To Speak to The Enemy?

Gerald Seib wrote a straightforward, clear, and to-the-point column in the Wall Street Journal on the "would you meet with leaders of rogue states" question haunting Barack Obama – using Israeli Prime Minister Ehud Olmert’s approach towards Syria as a very good example of how to do things.

WSJ
By GERALD F. SEIB
Israel Offers Diplomacy Lesson
June 10 2008, A2.

Now that the general election is (at last) upon us, Barack Obama has some explaining to do. Specifically, he will be pressed to explain anew when he would meet with the leaders of rogue states and unfriendly nations, a topic that has caused him some heartburn already.

As he ponders how to respond, Sen. Obama might take some tips from the way Israeli Prime Minister Ehud Olmert approached Syria over the past year to open a line of communication. The Olmert overture is a classic case study in how to reach out to an unfriendly leader — as well as when not to do so.

Sen. Obama, of course, walked into controversy on this front when he was asked at a debate last July whether he would meet with the leaders of Iran, Syria, Venezuela, Cuba and North Korea "without precondition."

He quickly said yes — and now, presumably, wishes he hadn’t spoken quite so fast. While his answer gave voice to a widespread feeling that the Bush administration has undervalued diplomacy, it also has opened him up to regular criticism from his general election foe, Sen. John McCain, who uses the answer to paint Sen. Obama as both inexperienced and naïve about the rough world out there.

Somewhere between an open invitation to talk and an obstinate refusal to do so there is a wise answer to that debate question. Israel’s Mr. Olmert has shown roughly where it lies. Here’s how he found it:

Israel faces continuing and multiple threats, but the most grave ones come from Iran, whose leaders talk openly of wiping Israel off the map, and neighboring Syria, whose leaders have made an alliance of convenience with Iran.

The threat from Iran is indirect and long-term; the one from Syria is direct and immediate. Syrian soldiers next door are a problem for Israel, though they don’t pose a threat to the existence of the Jewish state. Far more insidious for Israel is Syria’s friendship with Iran, which has prompted the Syrian government to give support and free rein to the Iranian-supported Islamic radicals of Hezbollah and Hamas. They use Syria as a springboard to threaten Israel from Lebanon — which Syria treats like a protectorate — and the West Bank and Gaza Strip.

About a year ago, senior Israeli officials say, Mr. Olmert decided that breaking the Syrian-Iranian link was a strategic imperative. Judging there was no way to accomplish that by working through the Israel-haters atop Iran’s clerical regime, he decided to reach out instead to the secular president of Syria, Bashar Assad. In short, he sought a dialogue with his enemy.

This was the Olmert message to Syria, Israeli officials say: You have an alternative to friendship with Iran, and it can be good for you. Peace with Israel would translate into commercial relations with the West, international help to achieve real economic development, international respect and an end to enmity with the U.S. The price would be cutting ties to Iran, expulsion of terror groups from Damascus and an end to support for those attacking American forces in Iraq.
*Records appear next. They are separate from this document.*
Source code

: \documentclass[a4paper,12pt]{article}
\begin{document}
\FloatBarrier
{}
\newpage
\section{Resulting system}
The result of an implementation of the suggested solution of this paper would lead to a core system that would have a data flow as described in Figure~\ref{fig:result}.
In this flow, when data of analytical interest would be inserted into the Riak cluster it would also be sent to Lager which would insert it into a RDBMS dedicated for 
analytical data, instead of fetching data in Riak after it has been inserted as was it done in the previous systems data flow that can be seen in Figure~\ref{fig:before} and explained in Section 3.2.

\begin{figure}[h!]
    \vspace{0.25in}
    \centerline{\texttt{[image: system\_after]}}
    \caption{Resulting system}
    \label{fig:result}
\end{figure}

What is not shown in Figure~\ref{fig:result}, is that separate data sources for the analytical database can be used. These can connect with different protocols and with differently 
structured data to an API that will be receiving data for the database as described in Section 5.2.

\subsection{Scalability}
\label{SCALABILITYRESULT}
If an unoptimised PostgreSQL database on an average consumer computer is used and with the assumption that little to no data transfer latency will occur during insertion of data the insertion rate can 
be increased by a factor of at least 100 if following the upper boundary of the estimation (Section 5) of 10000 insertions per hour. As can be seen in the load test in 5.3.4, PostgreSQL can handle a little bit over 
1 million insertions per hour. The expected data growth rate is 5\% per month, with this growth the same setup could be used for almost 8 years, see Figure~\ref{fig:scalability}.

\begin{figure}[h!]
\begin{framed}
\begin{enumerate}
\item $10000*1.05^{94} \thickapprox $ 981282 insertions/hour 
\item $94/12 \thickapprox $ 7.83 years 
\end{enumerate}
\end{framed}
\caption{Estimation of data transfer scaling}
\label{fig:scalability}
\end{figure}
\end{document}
But how to deliver that message? A public call for direct talks with Syria wouldn’t work. Syria would reject it to save face with its radical friends, and Israeli citizens would demand to know what they were getting in return for lending legitimacy to President Assad.

So Mr. Olmert decided to find an indirect, and secret, channel to start the process. He chose Turkey, logical as a go-between because it is an Islamic country rooted in the West because of its economic and political ties to Europe. He flew to Turkey and enlisted Turkish leaders to deliver his message. Mr. Olmert even had the Turks tell Syria what the basis would be for moving on to direct talks. The ground rules would be the same as those of the 1991 Middle East peace conference in Madrid, which both Israel and Syria attended.

Crucially, Mr. Olmert also privately told the Bush administration what he was up to, Israeli officials say. The last thing Mr. Olmert needed was for his U.S. friends to be surprised by an overture that ultimately would need American cooperation.

The message was delivered — and Syria accepted it. There followed a series of indirect messages, until word of the talks leaked out last month. When the dialogue became public, Iran was outraged, the U.S. calm. The diplomatic dance continues, though whether it will lead to direct talks between Mr. Olmert and Mr. Assad is hard to know.

What are the lessons for Sen. Obama? The Israeli move confirms the value of reaching out to an enemy, which was the gist of the Obama impulse in answering that debate question.

But the Israeli overture also shows that timing is crucial and a clear agenda for any talks essential. It also shows that laying the groundwork to avoid surprises can be a slow and painstaking process.

Equally important is what Mr. Olmert decided not to do: He made no similar outreach to Iran, deciding there was simply no channel that would be useful for reasoning with that country’s hard-liners. Reaching out to Syria was a strategic choice, as was not reaching out to Iran. The lesson: Not all diplomacy is created equal.